My peers and i have been generally discouraging of the stuporfood industry, peddled by death mongering corporate dinner lackeys and served to impressionable, ravenous youth at mainstream outdoor centres. Kurt Hahn would turn in his grave. Part of the pushback has been modeling forage and providing nutritious alternatives from primary ingredients. Onesuch alternative makes use of the ubiquitous stinging nettle, which forms the subject of this blog.
Nettles all your round.
A good one at the start of the year, particularly with our volunteers, was nettle beer-a ‘quick beer’ which normally has to get drunk before the bottles explode. Procure a Cornelius keg, which, having a pressure release valve, allows the elixir to be stored without any undesired outcome.

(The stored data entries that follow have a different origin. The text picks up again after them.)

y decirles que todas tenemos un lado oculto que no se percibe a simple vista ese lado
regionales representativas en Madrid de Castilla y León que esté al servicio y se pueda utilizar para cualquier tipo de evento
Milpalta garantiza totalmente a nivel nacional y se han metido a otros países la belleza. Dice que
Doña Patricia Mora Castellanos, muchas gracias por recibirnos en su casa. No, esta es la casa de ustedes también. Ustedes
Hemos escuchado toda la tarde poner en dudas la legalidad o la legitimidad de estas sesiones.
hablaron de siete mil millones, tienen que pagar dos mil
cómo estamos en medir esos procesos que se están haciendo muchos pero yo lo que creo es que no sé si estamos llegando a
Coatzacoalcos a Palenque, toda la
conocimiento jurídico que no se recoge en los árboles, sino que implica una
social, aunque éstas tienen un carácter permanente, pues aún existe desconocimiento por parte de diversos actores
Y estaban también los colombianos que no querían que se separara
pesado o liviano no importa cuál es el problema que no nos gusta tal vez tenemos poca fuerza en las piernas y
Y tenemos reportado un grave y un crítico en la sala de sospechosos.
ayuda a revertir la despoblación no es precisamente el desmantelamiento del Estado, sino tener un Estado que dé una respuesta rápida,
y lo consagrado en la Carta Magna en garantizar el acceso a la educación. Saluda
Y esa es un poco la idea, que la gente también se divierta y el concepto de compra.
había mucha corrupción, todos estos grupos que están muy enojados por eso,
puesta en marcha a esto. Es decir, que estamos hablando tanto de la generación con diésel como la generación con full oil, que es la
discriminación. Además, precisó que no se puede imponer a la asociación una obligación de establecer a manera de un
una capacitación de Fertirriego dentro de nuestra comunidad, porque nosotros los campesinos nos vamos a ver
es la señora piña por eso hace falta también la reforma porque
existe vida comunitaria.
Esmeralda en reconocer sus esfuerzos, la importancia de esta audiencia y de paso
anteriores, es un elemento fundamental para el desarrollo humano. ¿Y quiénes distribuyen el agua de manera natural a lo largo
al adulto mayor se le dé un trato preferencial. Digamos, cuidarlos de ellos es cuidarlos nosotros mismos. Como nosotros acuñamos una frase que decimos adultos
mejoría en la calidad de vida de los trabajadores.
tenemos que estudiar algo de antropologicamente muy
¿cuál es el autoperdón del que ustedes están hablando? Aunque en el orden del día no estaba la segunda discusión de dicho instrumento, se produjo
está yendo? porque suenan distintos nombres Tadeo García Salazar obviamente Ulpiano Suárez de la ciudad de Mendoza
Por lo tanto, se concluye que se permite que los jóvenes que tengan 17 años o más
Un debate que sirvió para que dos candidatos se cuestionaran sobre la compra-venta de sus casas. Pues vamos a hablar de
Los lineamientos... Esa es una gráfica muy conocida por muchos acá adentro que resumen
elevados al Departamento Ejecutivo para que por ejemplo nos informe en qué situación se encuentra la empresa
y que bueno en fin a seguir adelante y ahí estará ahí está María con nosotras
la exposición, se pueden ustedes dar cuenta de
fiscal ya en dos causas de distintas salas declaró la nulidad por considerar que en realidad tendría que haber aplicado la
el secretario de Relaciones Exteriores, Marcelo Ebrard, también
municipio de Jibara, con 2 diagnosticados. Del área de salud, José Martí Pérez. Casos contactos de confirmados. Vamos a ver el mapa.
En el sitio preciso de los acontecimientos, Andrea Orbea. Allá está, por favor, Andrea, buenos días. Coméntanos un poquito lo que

I love saag dishes, but in good conscience you need about 10kg of organic spinach to feed 30 people if your night’s a curry night; which is impossible in terms of cost and procurement. So here’s my top tips… Use your favourite saag recipe and subbstitute the spinich with nettle tips, cook in a pressure cooker and use a blender; and you’ve got yourself a powerful lunch for the price of some spices and about 20p worth of gas. I make my nettle soups ‘thick’ like this with a touch of bouillion, the young people dubbed it ‘shrek soup’ and it went down a storm for the couple weeks it was in season.
A few years back I read this article on the use of nettle seeds in adrenal fatigue. Since that time, I’ve been harvesting for autumn/winter store. I’ve finally arrived at a fairly efficient form of harvesting and processing. To get there, I’ve experimented with the following.
1. Picking and hanging whole plant to dry. Drying naturally. Collecting seeds in newspaper.
2. Picking individual bunches of seeds off plant, drying Naturally.
3. Picking individual bunches of seeds off plant, drying in reducing oven. By reducing oven, I mean, using oven for cooking a meal; and placing the foraged material in it to dry after it has been turned off. Sieve out seeds.
4. Harvesting whole plant with knife/billhook and stripping plant into baking tray. Drying in reducing oven. Picking out leaves and sieving out seeds.
5. Harvesting whole plant with knife/billhook, placing whole plant in reducing oven. Shaking out seeds into baking tray and discarding plant. Sieve out seeds.
Method 5 is efficient, large batches of nutritious, oil-rich seed can be harvested with minimal effort.
Ladies & Gentlemen, One in three men get prostate cancer. A good preventative (besides moola bandha) is nettle roots. They are easily dug up and washed and can be stored in alcohol in the same way one prepares other tinctures.
Dried tips, of course; can be stewed and served as a strong hot or cold beverage throughout the winter.
Note: Despite accounts of the great sage, hero and ascetic yogi Milarepa subsisting on nothing but nettles, Urtica dioica should be consumed as part of a diet you enjoy; best wishes for the autumn harvest!